It had been an interesting trip from Johannesburg to Mwene Ditu in the DRC (or Zaire as it was at the time). And now we were on our way to the missionary home in Mbuji-Mayi, along the only stretch of tar road in the interior of Zaire.
We had arrived by train from Kamina, a 13 hour trip that should have taken about 4 hours.
The local banker met us on the station platform. Not only was the banker standing on the platform, but so was his jeep! It wouldn’t have been so bad if he knew how to drive! The back of the jeep bumped the side of the train as the banker let go the clutch as if it were just about to bite him. Grating the gears we lunged forward toward a tin kiosk – the shop owner dived for cover. The soldiers at the gate leading out of the station area saluted nervously as we lurched and spluttered out on to the road. “Je m’appel Jean” said the banker turning to look at us hanging on for dear life in the back seat. We both nodded enthusiastically not knowing what he had just said, just praying he would just look at the road ahead!

Jeep in the jungle
Jean took us to a little hotel next to the station. Gesturing wildly, he made us understand that we were to spend the night there and that he would come for us later. It was 4am and we wondered what the point was, and since we had no money, we would have rather have been on our way. But there was no way out, Jean just didn’t understand what we were trying to say.

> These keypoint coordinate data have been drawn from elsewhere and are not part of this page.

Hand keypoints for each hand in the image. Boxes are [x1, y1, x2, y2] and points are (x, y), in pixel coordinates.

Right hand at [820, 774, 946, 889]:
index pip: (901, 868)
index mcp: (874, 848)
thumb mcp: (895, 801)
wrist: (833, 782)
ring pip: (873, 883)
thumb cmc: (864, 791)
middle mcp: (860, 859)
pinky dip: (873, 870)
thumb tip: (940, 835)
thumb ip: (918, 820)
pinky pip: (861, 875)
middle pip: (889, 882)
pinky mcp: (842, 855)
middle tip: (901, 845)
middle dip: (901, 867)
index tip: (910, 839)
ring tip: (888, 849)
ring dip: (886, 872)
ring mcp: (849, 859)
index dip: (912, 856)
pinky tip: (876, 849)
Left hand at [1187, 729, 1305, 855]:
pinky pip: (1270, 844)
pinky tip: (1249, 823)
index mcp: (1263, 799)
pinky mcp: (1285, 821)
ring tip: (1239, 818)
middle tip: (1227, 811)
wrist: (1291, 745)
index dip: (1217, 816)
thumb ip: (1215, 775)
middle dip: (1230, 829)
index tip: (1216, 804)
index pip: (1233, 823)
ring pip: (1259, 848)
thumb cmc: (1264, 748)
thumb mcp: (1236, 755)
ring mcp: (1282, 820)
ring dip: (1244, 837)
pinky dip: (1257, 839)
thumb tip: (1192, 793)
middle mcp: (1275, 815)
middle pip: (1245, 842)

The little hotel room was simple to say the least, one bed, a bucket of cold water and a French style toilet. We tossed a coin to see who was going to “sleep” on the bed. Soon we were both on the floor since the bed was infested with all manner of creatures, living and dead…
The next morning, three hours later, Jean came past to pick us up. We heard the jeep coming down the road, Jean had forgotten to take the jeep out of first gear and the engine was screaming like a banshee at the early morning traders setting up their stalls. Jean gestured to his mouth and we understood we were going to eat something – “Oh, please God, let it be edible!”

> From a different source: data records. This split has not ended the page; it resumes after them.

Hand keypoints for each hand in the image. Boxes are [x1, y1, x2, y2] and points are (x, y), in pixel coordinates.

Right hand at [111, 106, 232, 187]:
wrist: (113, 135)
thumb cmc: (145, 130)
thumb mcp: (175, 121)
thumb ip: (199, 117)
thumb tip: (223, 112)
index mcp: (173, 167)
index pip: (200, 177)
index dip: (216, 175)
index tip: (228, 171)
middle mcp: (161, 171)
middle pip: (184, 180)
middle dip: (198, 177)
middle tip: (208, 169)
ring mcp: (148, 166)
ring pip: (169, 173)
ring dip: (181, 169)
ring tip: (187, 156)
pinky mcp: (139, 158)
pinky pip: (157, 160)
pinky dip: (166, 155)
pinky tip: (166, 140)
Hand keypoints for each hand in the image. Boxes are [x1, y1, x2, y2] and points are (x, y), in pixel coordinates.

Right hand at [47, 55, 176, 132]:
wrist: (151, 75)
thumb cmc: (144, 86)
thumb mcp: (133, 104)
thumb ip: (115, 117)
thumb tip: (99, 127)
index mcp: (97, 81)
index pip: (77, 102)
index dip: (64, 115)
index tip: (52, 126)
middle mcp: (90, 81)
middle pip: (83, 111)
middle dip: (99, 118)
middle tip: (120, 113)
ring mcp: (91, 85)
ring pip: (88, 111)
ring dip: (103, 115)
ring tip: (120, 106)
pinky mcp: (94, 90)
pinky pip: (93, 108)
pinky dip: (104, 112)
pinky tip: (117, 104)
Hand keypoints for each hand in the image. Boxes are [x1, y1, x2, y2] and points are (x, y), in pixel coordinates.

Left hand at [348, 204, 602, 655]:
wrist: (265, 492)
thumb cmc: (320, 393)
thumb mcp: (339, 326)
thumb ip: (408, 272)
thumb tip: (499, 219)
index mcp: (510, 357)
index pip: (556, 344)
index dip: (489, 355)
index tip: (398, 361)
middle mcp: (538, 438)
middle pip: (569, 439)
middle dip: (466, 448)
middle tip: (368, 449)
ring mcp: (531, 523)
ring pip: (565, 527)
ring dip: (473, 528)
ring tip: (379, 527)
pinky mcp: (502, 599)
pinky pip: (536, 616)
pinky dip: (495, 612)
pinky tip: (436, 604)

Egg on toast! Phew! But how were we gong to pay, our travelers cheques were useless – our host, the banker, had no clue what they were. We ate anyway, hoping the eggs were chicken eggs. Jean pulled a wad of Zaire notes our of his pocket, peeled off a few hundred thousand, letting us know with a wave of is hand that he was paying.
Soon were we back in the jeep, our knuckles hanging onto the sides, white with tension and rucksacks in the back. Jean had another passenger today – a skinny bug eyed man with buck teeth who sat in the front clutching a vise grip and a screw driver. “Mechanic” grinned Jean, seeing our puzzled stare.
And we were off! It dawned on us that the jeep was the only vehicle we had seen in town. “Jean must have run the others off the road” we mused as the jeep lurched into fourth from second and straight back to first.